Please copy the lines of the entries below word for word, starting at the line that contains "pose: elev=208.5 azim=322.0" and ending at the final line of the entries.

[Dataset records]
***

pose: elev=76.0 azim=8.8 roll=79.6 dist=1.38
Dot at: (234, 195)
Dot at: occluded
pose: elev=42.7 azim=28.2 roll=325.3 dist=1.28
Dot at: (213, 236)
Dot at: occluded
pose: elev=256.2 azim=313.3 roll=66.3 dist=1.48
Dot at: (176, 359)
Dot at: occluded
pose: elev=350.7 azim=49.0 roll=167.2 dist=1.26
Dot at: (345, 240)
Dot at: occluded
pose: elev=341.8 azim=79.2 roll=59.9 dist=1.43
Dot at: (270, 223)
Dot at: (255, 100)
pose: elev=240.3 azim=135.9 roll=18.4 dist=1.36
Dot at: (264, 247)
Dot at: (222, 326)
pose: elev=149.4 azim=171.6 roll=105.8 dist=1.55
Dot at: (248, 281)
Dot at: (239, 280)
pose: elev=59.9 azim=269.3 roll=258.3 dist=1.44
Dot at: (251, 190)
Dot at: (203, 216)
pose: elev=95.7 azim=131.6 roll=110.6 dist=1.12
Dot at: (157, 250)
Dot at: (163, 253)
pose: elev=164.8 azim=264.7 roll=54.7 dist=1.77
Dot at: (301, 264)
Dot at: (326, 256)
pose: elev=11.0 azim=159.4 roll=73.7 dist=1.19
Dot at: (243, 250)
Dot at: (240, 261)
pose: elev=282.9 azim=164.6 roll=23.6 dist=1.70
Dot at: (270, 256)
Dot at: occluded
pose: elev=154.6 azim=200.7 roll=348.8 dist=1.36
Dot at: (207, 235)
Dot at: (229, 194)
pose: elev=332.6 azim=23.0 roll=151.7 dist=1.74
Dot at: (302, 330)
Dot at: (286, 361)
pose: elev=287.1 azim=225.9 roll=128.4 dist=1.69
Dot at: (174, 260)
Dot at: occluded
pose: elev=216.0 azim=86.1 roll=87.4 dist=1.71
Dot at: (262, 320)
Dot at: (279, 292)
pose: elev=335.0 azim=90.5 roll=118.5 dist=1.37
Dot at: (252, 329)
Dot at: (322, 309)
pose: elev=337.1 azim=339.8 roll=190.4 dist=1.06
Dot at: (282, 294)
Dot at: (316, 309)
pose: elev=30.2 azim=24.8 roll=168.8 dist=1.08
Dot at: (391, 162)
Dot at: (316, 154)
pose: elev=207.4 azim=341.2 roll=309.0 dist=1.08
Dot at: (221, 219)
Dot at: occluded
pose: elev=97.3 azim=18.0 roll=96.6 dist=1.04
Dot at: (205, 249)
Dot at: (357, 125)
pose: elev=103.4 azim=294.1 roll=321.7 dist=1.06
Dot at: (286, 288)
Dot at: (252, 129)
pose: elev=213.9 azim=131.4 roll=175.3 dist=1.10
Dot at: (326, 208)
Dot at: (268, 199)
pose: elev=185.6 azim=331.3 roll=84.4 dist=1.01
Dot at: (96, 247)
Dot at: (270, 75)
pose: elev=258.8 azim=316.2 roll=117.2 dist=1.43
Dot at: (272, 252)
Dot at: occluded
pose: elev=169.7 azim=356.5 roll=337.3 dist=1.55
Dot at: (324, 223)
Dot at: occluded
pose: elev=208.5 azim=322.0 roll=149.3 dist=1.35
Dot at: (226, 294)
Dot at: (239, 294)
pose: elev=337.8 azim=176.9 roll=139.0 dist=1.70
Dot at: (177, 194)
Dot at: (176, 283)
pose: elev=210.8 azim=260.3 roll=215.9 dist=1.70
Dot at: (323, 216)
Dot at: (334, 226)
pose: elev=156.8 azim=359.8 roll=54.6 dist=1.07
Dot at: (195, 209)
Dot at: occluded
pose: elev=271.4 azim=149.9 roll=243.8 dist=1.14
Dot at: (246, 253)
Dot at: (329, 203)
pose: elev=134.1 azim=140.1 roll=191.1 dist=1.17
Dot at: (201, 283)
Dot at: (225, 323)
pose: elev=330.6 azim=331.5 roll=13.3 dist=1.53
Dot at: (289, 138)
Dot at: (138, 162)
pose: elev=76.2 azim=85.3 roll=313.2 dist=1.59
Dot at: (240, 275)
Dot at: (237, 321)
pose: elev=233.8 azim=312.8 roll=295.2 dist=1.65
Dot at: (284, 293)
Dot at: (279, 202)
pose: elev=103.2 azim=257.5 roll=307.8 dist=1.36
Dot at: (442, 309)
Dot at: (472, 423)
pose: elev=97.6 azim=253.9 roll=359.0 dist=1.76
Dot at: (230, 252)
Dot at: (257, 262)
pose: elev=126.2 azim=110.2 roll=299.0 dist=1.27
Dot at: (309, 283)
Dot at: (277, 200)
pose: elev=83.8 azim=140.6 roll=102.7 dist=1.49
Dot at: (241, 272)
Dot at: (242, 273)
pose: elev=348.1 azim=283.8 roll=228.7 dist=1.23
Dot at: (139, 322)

***

- _OUTPUT_
pose: elev=208.5 azim=322.0 roll=149.3 dist=1.35
Dot at: (226, 294)
Dot at: (239, 294)
pose: elev=337.8 azim=176.9 roll=139.0 dist=1.70
Dot at: (177, 194)
Dot at: (176, 283)
pose: elev=210.8 azim=260.3 roll=215.9 dist=1.70
Dot at: (323, 216)
Dot at: (334, 226)
pose: elev=156.8 azim=359.8 roll=54.6 dist=1.07
Dot at: (195, 209)
Dot at: occluded
pose: elev=271.4 azim=149.9 roll=243.8 dist=1.14
Dot at: (246, 253)
Dot at: (329, 203)
pose: elev=134.1 azim=140.1 roll=191.1 dist=1.17
Dot at: (201, 283)
Dot at: (225, 323)
pose: elev=330.6 azim=331.5 roll=13.3 dist=1.53
Dot at: (289, 138)
Dot at: (138, 162)
pose: elev=76.2 azim=85.3 roll=313.2 dist=1.59
Dot at: (240, 275)
Dot at: (237, 321)
pose: elev=233.8 azim=312.8 roll=295.2 dist=1.65
Dot at: (284, 293)
Dot at: (279, 202)
pose: elev=103.2 azim=257.5 roll=307.8 dist=1.36
Dot at: (442, 309)
Dot at: (472, 423)
pose: elev=97.6 azim=253.9 roll=359.0 dist=1.76
Dot at: (230, 252)
Dot at: (257, 262)
pose: elev=126.2 azim=110.2 roll=299.0 dist=1.27
Dot at: (309, 283)
Dot at: (277, 200)
pose: elev=83.8 azim=140.6 roll=102.7 dist=1.49
Dot at: (241, 272)
Dot at: (242, 273)
pose: elev=348.1 azim=283.8 roll=228.7 dist=1.23
Dot at: (139, 322)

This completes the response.